+++ DOCUMENT EXCERPT
# XML for battery %



## lu270bro (Jun 9, 2011)

I have a question. I would like to know which xml in a TMob theme engine apk controls the battery reporting percentages. I have decompiled templatebread and found "android xml" within the "master" xml folder (which is inside the "res" folder) and its only showing in the normal 20% increments. I decompiled another theme that does report in 1% increments and same thing... in the "android xml" it shows 20%. WTF? Am I looking in the wrong place? I cannot seem to find the correct xml and this is one of the last things I need to do before being able to complete my first theme and I have autosigning, draw9patch with xultimate, etc set up and tested perfectly. Im pulling my hair out! I have been searching the internet for 2 days now and cant find anything that nails it down. Thanks so much for any responses!


----------



## lu270bro (Jun 9, 2011)

So, no takers yet? Been a couple days and I figured a reply would have been made. The surely it's not as simple as adding in the increments in xml and then the corresponding pngs, right?

Thunderbolt..... RootzWiki.... blah blah blah


----------



## JsinLegacy (Jun 7, 2011)

which xml ... just to change the actual battery to 1% increments or editing the text based battery with the right side bar?


----------



## lu270bro (Jun 9, 2011)

Thanks for the reply. its the battery percentage in the status bar in between the signal and clock.

Thunderbolt..... RootzWiki.... blah blah blah


----------



## JsinLegacy (Jun 7, 2011)

haha... I know.. but is the the actual battery image... or the text based battery ... ?

either way I am going to assume you mean the actual battery and you want to avoid in increasing in 5, 10 or 20 percent increments... also I will assume you are wanting it to increase in single digit increments.. basically 1-100... (of course I could just be reading your initial question wrong) .. anyways .. lets move on shall we...
++++++
+++ ENTRIES SUPPLIED
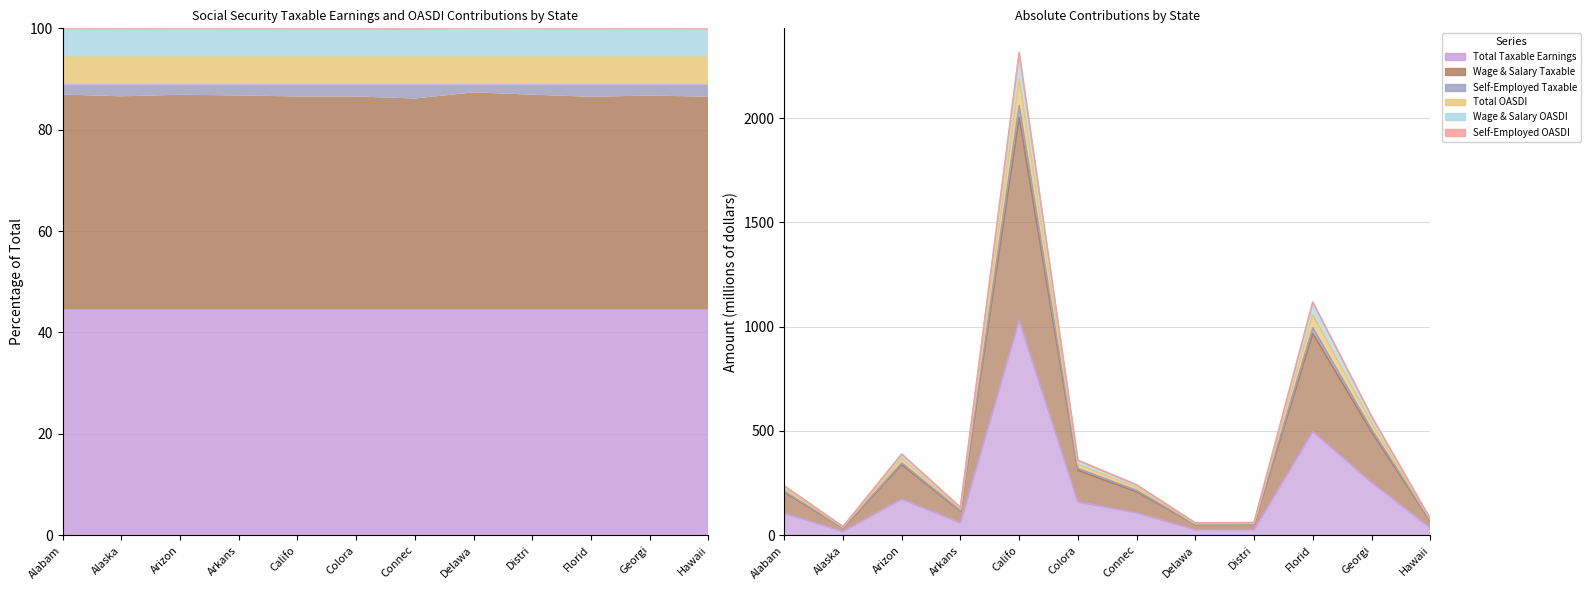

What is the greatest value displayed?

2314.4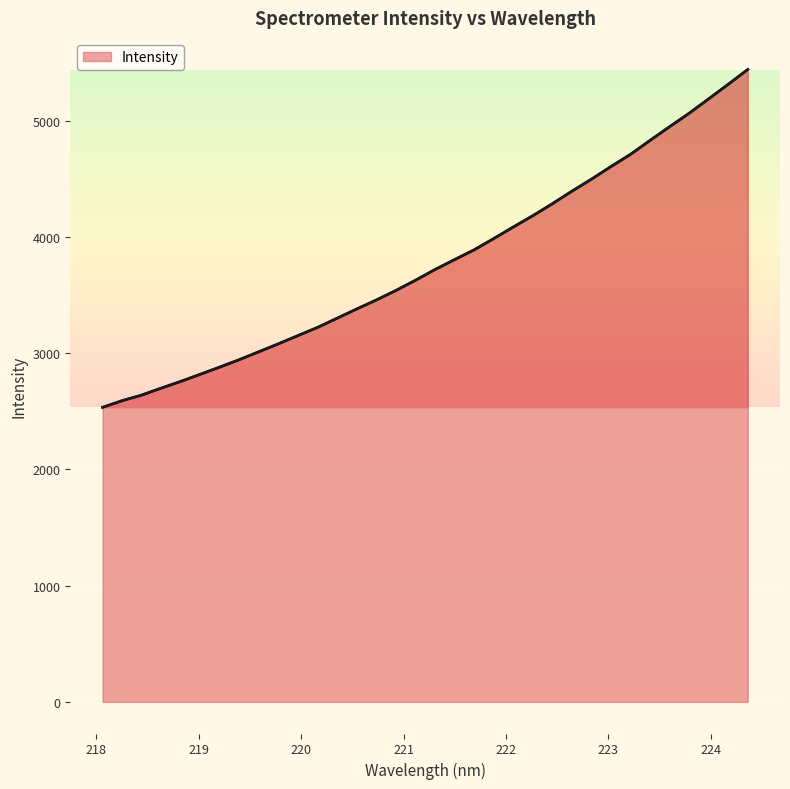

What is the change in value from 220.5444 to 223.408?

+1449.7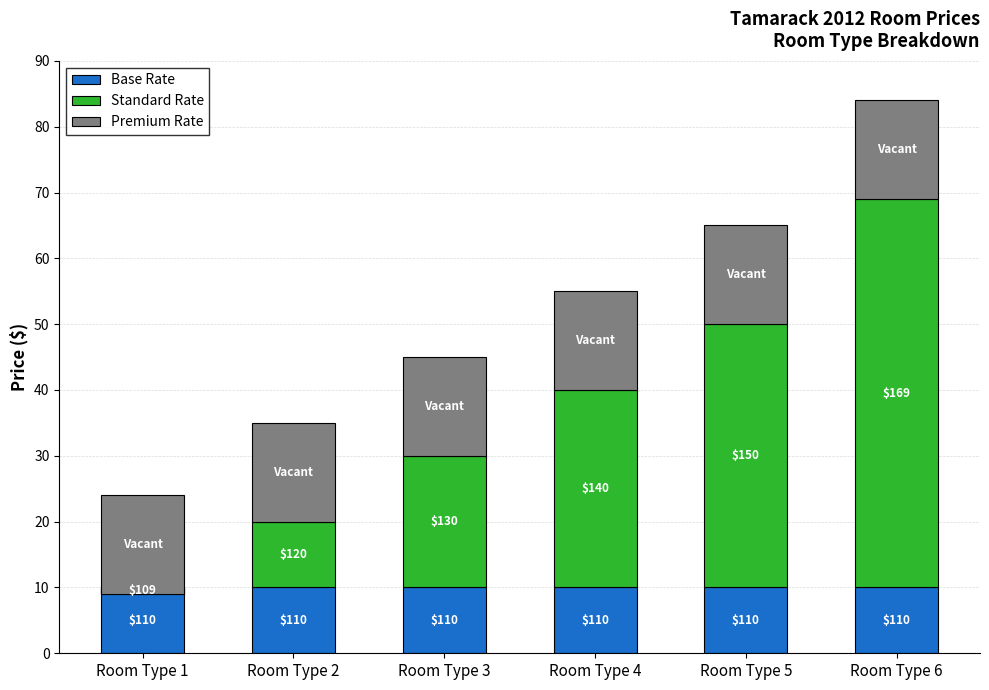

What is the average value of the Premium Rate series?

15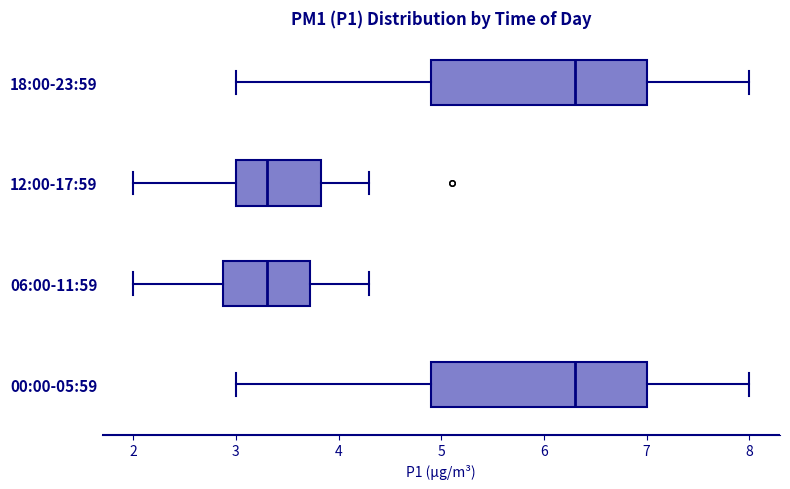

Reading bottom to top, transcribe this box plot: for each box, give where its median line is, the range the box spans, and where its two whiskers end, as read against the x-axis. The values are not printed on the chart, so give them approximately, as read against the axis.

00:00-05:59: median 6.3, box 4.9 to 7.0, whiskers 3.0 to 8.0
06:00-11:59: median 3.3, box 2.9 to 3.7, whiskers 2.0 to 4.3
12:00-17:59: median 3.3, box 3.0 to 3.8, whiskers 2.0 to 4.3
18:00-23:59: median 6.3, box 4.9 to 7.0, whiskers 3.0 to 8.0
++++++
+++ ENTRIES SUPPLIED
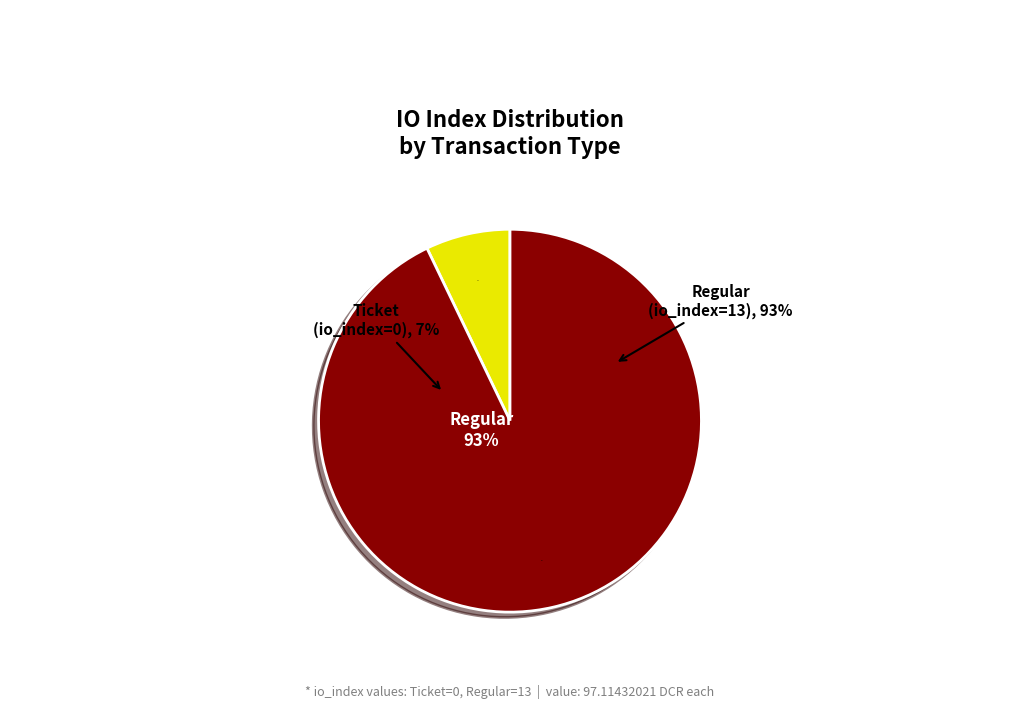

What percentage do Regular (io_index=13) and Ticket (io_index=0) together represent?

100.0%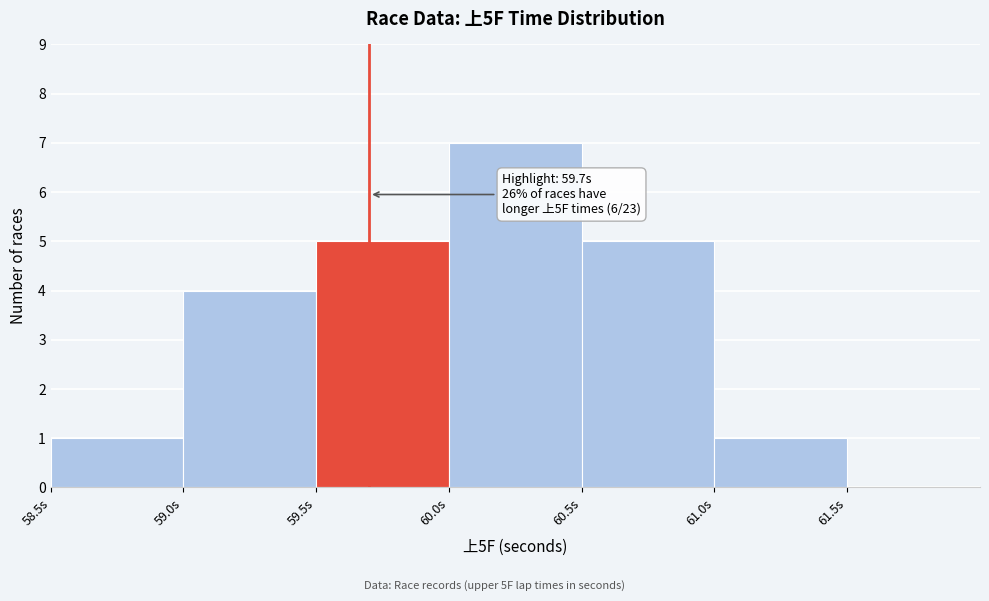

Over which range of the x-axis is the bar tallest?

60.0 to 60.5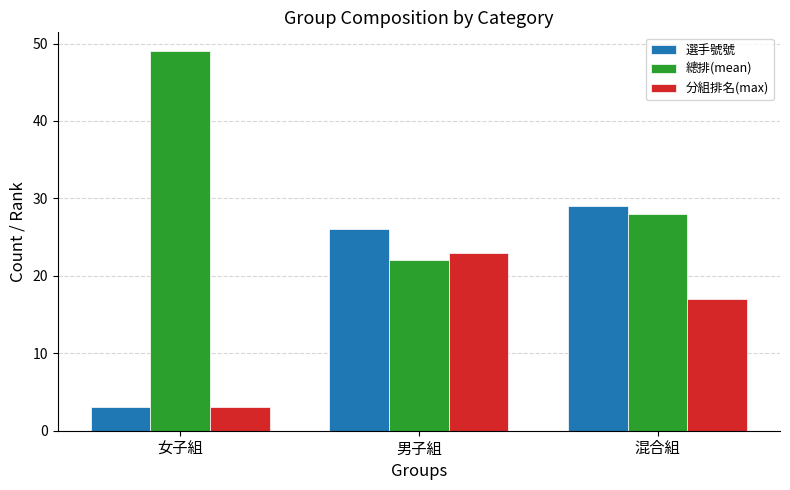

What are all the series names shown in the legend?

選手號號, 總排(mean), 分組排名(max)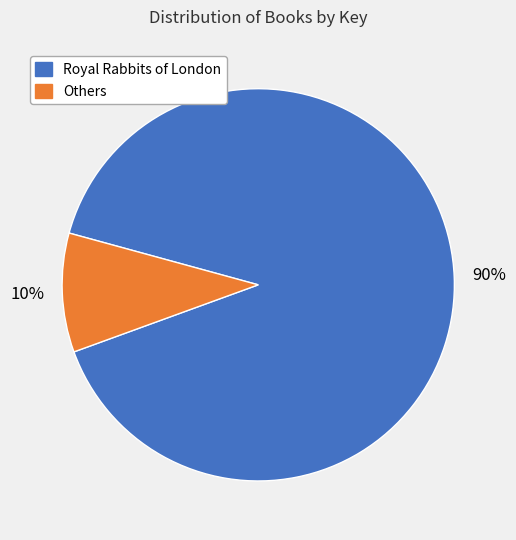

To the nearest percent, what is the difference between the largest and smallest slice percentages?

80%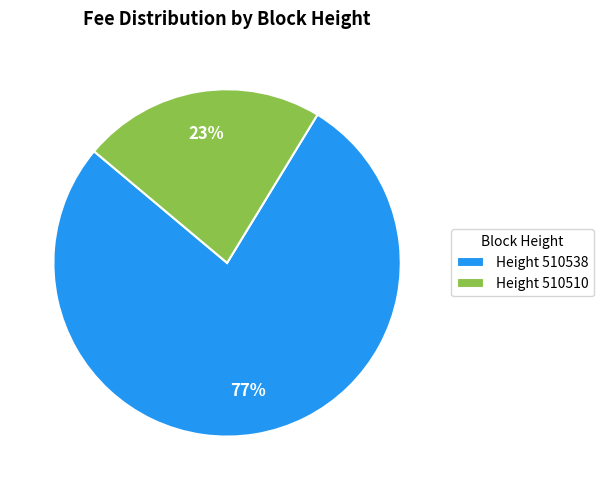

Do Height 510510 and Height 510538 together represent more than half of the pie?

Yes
++++++
> TASK 1: Copy the passage of the battery percentage forum thread from "So, no takers" up to and including "right side bar?".
> TASK 2: Continue the forum thread about the battery percentage XML from the point where it stops.

> EXPECTED OUTPUT 1:
So, no takers yet? Been a couple days and I figured a reply would have been made. The surely it's not as simple as adding in the increments in xml and then the corresponding pngs, right?

Thunderbolt..... RootzWiki.... blah blah blah


----------



## JsinLegacy (Jun 7, 2011)

which xml ... just to change the actual battery to 1% increments or editing the text based battery with the right side bar?

> EXPECTED OUTPUT 2:
What you need to do is go into framework-res of CM7 and find stat_sys_battery.xml, which I believe is in the drawable folder,.. then you need to add your edits in there...you should see how they are done with the numbers already present.. just copy and paste.. make sure to replace the number and place them in correct order.. save that file.. place it into the drawable folder (inside your theme.apk) in the theme engine.. then you are going to basically tell the theme and CM7 that you want those battery images displayed over the standard/stock ones.. so you need to open up the android.xml, which should be in the XML folder.. and create a line that calls to the xml you just edited and placed in the drawable folder... you should be able to see how the other lines are done, that will tell you how to write your line to call to the edited xml ..

as for the percentage the color code is controlled in Systemui.apk .. I believe the status_bar.xml (not sure off the top of my head) .. as for the bar to the right of it .. that appears to be whatever your standard battery is only compressed... if you edit it that you will also have to create a line in the com_android_systemui.xml inside the XML folder... its done the same way as above..


----------



## lu270bro (Jun 9, 2011)

You are the shiz! Thats what i needed. I just couldn't find it in the theme.apk. I really appreciate you helping.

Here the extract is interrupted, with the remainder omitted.